Listed entries:
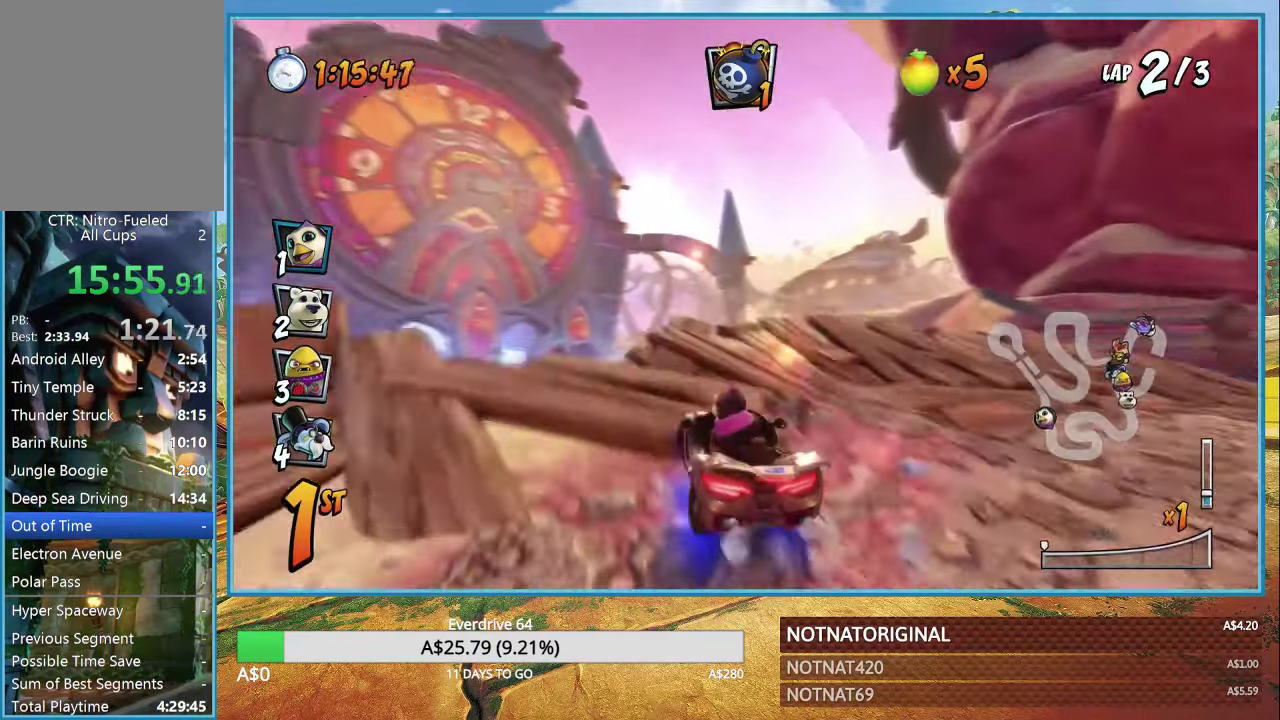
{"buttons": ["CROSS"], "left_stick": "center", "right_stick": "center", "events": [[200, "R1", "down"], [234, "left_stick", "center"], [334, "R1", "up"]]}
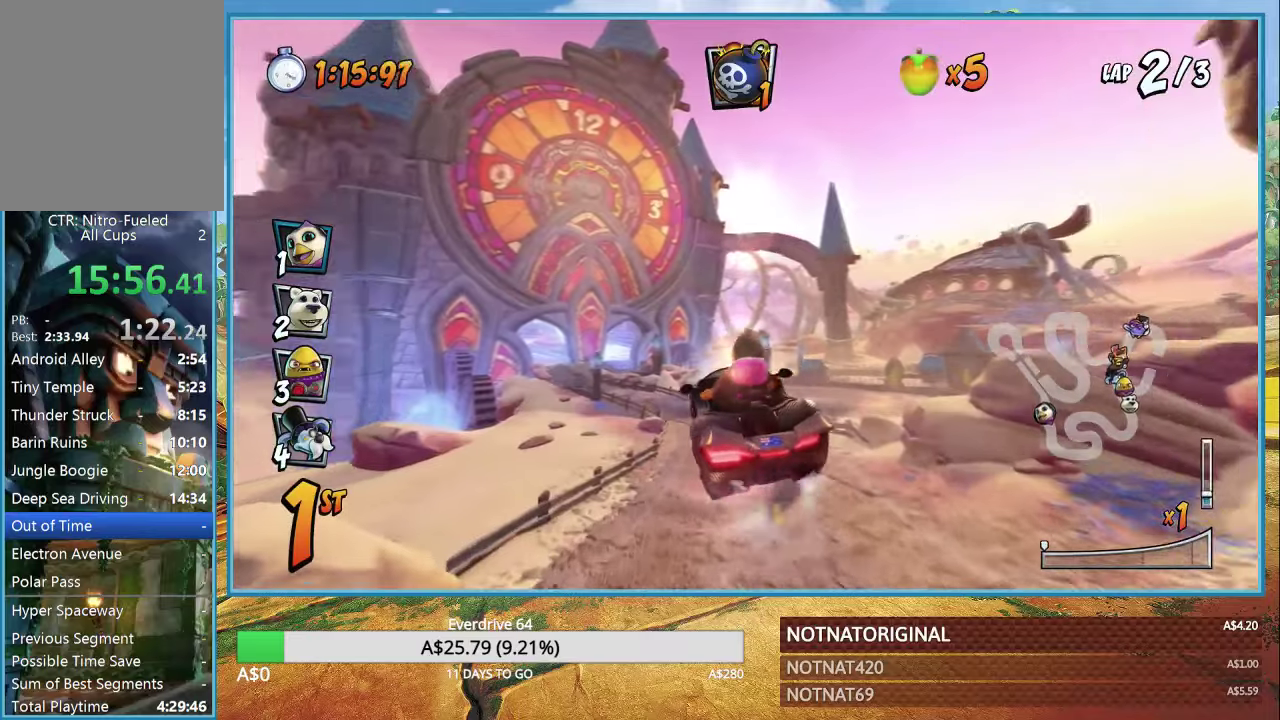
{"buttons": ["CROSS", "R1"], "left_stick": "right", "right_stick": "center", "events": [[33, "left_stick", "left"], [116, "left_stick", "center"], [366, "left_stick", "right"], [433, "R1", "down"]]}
--
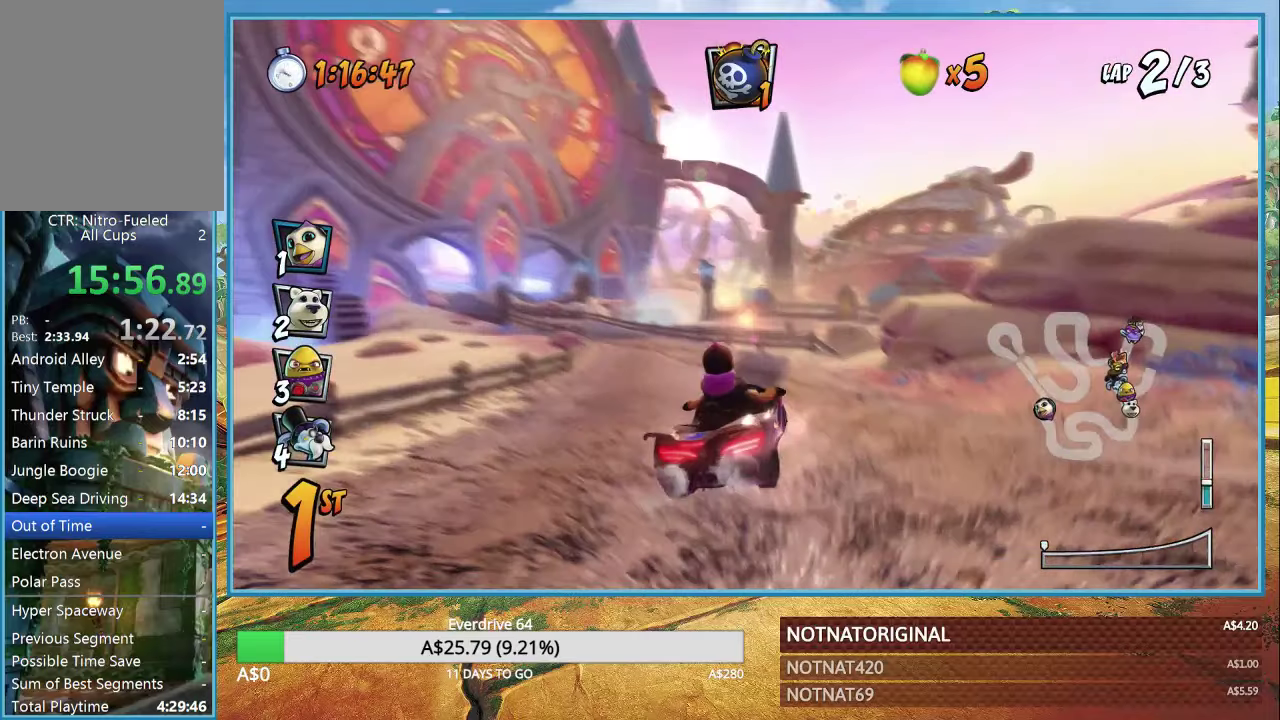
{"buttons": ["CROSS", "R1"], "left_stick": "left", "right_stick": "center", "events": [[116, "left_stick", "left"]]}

Work required:
Return, from the material above, each line holding the string "down".

Written response:
{"buttons": ["CROSS"], "left_stick": "center", "right_stick": "center", "events": [[200, "R1", "down"], [234, "left_stick", "center"], [334, "R1", "up"]]}
{"buttons": ["CROSS", "R1"], "left_stick": "right", "right_stick": "center", "events": [[33, "left_stick", "left"], [116, "left_stick", "center"], [366, "left_stick", "right"], [433, "R1", "down"]]}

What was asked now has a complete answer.